Right, at least in some cases the compiler may not complain, and people used to
rcu_dereference() will expect that "p" is the pointer to load rather than the
address of that pointer. This would be unexpected.

I must admit that passing the address holding the pointer to load rather than
the pointer to load itself makes it much less troublesome in terms of macro
layers. But perhaps this is another example where we should wander away from the
beaten path and use a word different from "dereference" here.

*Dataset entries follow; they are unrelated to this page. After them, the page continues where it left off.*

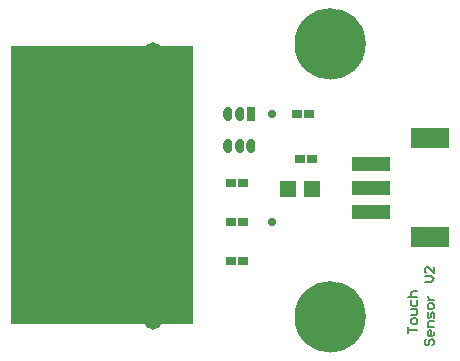
<source format=gts>
%FSLAX23Y23*%
%MOIN*%
G70*
G01*
G75*
G04 Layer_Color=8388736*
%ADD10O,0.022X0.039*%
%ADD11R,0.022X0.039*%
%ADD12R,0.118X0.039*%
%ADD13R,0.118X0.059*%
%ADD14R,0.024X0.020*%
%ADD15R,0.050X0.050*%
%ADD16C,0.010*%
%ADD17C,0.005*%
%ADD18R,0.740X1.090*%
%ADD19C,0.020*%
%ADD20C,0.050*%
%ADD21C,0.039*%
%ADD22C,0.236*%
%ADD23C,0.008*%
%ADD24C,0.004*%
%ADD25C,0.059*%
%ADD26R,0.605X0.930*%
%ADD27O,0.030X0.047*%
%ADD28R,0.030X0.047*%
%ADD29R,0.126X0.047*%
%ADD30R,0.126X0.067*%
%ADD31R,0.032X0.028*%
%ADD32R,0.058X0.058*%
%ADD33C,0.028*%
%ADD34C,0.058*%
D17*
X1515Y75D02*
X1510Y70D01*
Y60D01*
X1515Y55D01*
X1520D01*
X1525Y60D01*
Y70D01*
X1530Y75D01*
X1535D01*
X1540Y70D01*
Y60D01*
X1535Y55D01*
X1540Y100D02*
Y90D01*
X1535Y85D01*
X1525D01*
X1520Y90D01*
Y100D01*
X1525Y105D01*
X1530D01*
Y85D01*
X1540Y115D02*
X1520D01*
Y130D01*
X1525Y135D01*
X1540D01*
Y145D02*
Y160D01*
X1535Y165D01*
X1530Y160D01*
Y150D01*
X1525Y145D01*
X1520Y150D01*
Y165D01*
X1540Y180D02*
Y190D01*
X1535Y195D01*
X1525D01*
X1520Y190D01*
Y180D01*
X1525Y175D01*
X1535D01*
X1540Y180D01*
X1520Y205D02*
X1540D01*
X1530D01*
X1525Y210D01*
X1520Y215D01*
Y220D01*
X1510Y265D02*
X1530D01*
X1540Y275D01*
X1530Y285D01*
X1510D01*
X1540Y315D02*
Y295D01*
X1520Y315D01*
X1515D01*
X1510Y310D01*
Y300D01*
X1515Y295D01*
X1455Y95D02*
Y115D01*
Y105D01*
X1485D01*
Y130D02*
Y140D01*
X1480Y145D01*
X1470D01*
X1465Y140D01*
Y130D01*
X1470Y125D01*
X1480D01*
X1485Y130D01*
X1465Y155D02*
X1480D01*
X1485Y160D01*
Y175D01*
X1465D01*
Y205D02*
Y190D01*
X1470Y185D01*
X1480D01*
X1485Y190D01*
Y205D01*
X1455Y215D02*
X1485D01*
X1470D01*
X1465Y220D01*
Y230D01*
X1470Y235D01*
X1485D01*
D21*
X1132Y1123D02*
D03*
X1258D02*
D03*
X1195Y1149D02*
D03*
X1106Y1060D02*
D03*
X1132Y997D02*
D03*
X1195Y971D02*
D03*
X1258Y997D02*
D03*
X1284Y1060D02*
D03*
X1132Y213D02*
D03*
X1258D02*
D03*
X1195Y239D02*
D03*
X1106Y150D02*
D03*
X1132Y87D02*
D03*
X1195Y61D02*
D03*
X1258Y87D02*
D03*
X1284Y150D02*
D03*
D22*
X1195Y1060D02*
D03*
Y150D02*
D03*
D25*
X1284Y1060D02*
G03*
X1284Y1060I-89J0D01*
G01*
Y150D02*
G03*
X1284Y150I-89J0D01*
G01*
D26*
X433Y590D02*
D03*
D27*
X855Y719D02*
D03*
X893D02*
D03*
X930D02*
D03*
X855Y825D02*
D03*
X893D02*
D03*
D28*
X930D02*
D03*
D29*
X1330Y659D02*
D03*
Y580D02*
D03*
Y501D02*
D03*
Y659D02*
D03*
D30*
X1527Y745D02*
D03*
Y415D02*
D03*
D31*
X1095Y675D02*
D03*
X1135D02*
D03*
X1125Y825D02*
D03*
X1085D02*
D03*
X865Y465D02*
D03*
X905D02*
D03*
X905Y335D02*
D03*
X865D02*
D03*
X865Y595D02*
D03*
X905D02*
D03*
D32*
X1055Y575D02*
D03*
X1135D02*
D03*
D33*
X1000Y825D02*
D03*
Y465D02*
D03*
D34*
X605Y135D02*
D03*
Y1035D02*
D03*
M02*

</source>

E.g.:

/*
  * Use a comma expression within typeof: __typeof__((void)**(addr_p), *(addr_p))
  * to generate a compile error if addr_p is not a pointer to a pointer.
  */
#define hp_load_try_post(domain, addr_p, slot_p)                \
         ((__typeof__((void)**(addr_p), *(addr_p))) __hp_load_try_post(domain, (void * const *) (addr_p), slot_p))

> 
>>
>> /* Clear the hazard pointer in @slot. */
>> static inline
>> void hp_remove(struct hp_slot *slot)
>> [...]
> 
> Differently weird, but better I suppose :-)

If you find a better word than "remove" to pair with "post", I'm all in :)

> 
> 
>>>> +void hp_scan(struct hp_slot __percpu *percpu_slots, void *addr,
>>>> +	     void (*retire_cb)(int cpu, struct hp_slot *slot, void *addr))
>>>> +{
>>>> +	int cpu;
>>>> +
>>>> +	/*
>>>> +	 * Store A precedes hp_scan(): it unpublishes addr (sets it to
>>>> +	 * NULL or to a different value), and thus hides it from hazard
>>>> +	 * pointer readers.
>>>> +	 */
>>>> +
>>>> +	if (!addr)
>>>> +		return;
>>>> +	/* Memory ordering: Store A before Load B. */
>>>> +	smp_mb();
>>>> +	/* Scan all CPUs slots. */
>>>> +	for_each_possible_cpu(cpu) {
>>>> +		struct hp_slot *slot = per_cpu_ptr(percpu_slots, cpu);
>>>> +
>>>> +		if (retire_cb && smp_load_acquire(&slot->addr) == addr)	/* Load B */
>>>> +			retire_cb(cpu, slot, addr);
>>>
>>> Is retirce_cb allowed to cmpxchg the thing?
>>
>> It could, but we'd need to make sure the slot is not re-used by another
>> hp_try_post() before the current user removes its own post. It would
>> need to synchronize with the current HP user (e.g. with IPI).
>>
>> I've actually renamed retire_cb to "on_match_cb".
> 
> Hmm, I think I see. Would it make sense to pass the expected addr to
> hp_remove() and double check we don't NULL out something unexpected? --
> maybe just for a DEBUG option.
> 
> I'm always seeing the NOHZ_FULL guys hating on this :-)

That's a fair point. Sure, we can do this as an extra safety net. For now I
will just make the check always present, we can always move it to a debug
option later.

And now I notice that hp_remove is also used for CPU hotplug (grep
matches for cpuhp_remove_state()). I wonder if we should go for something
more grep-friendly than "hp_", e.g. "hazptr_" and rename hp.h to hazptr.h ?

Thanks,

Mathieu


-- 
Mathieu Desnoyers
EfficiOS Inc.
https://www.efficios.com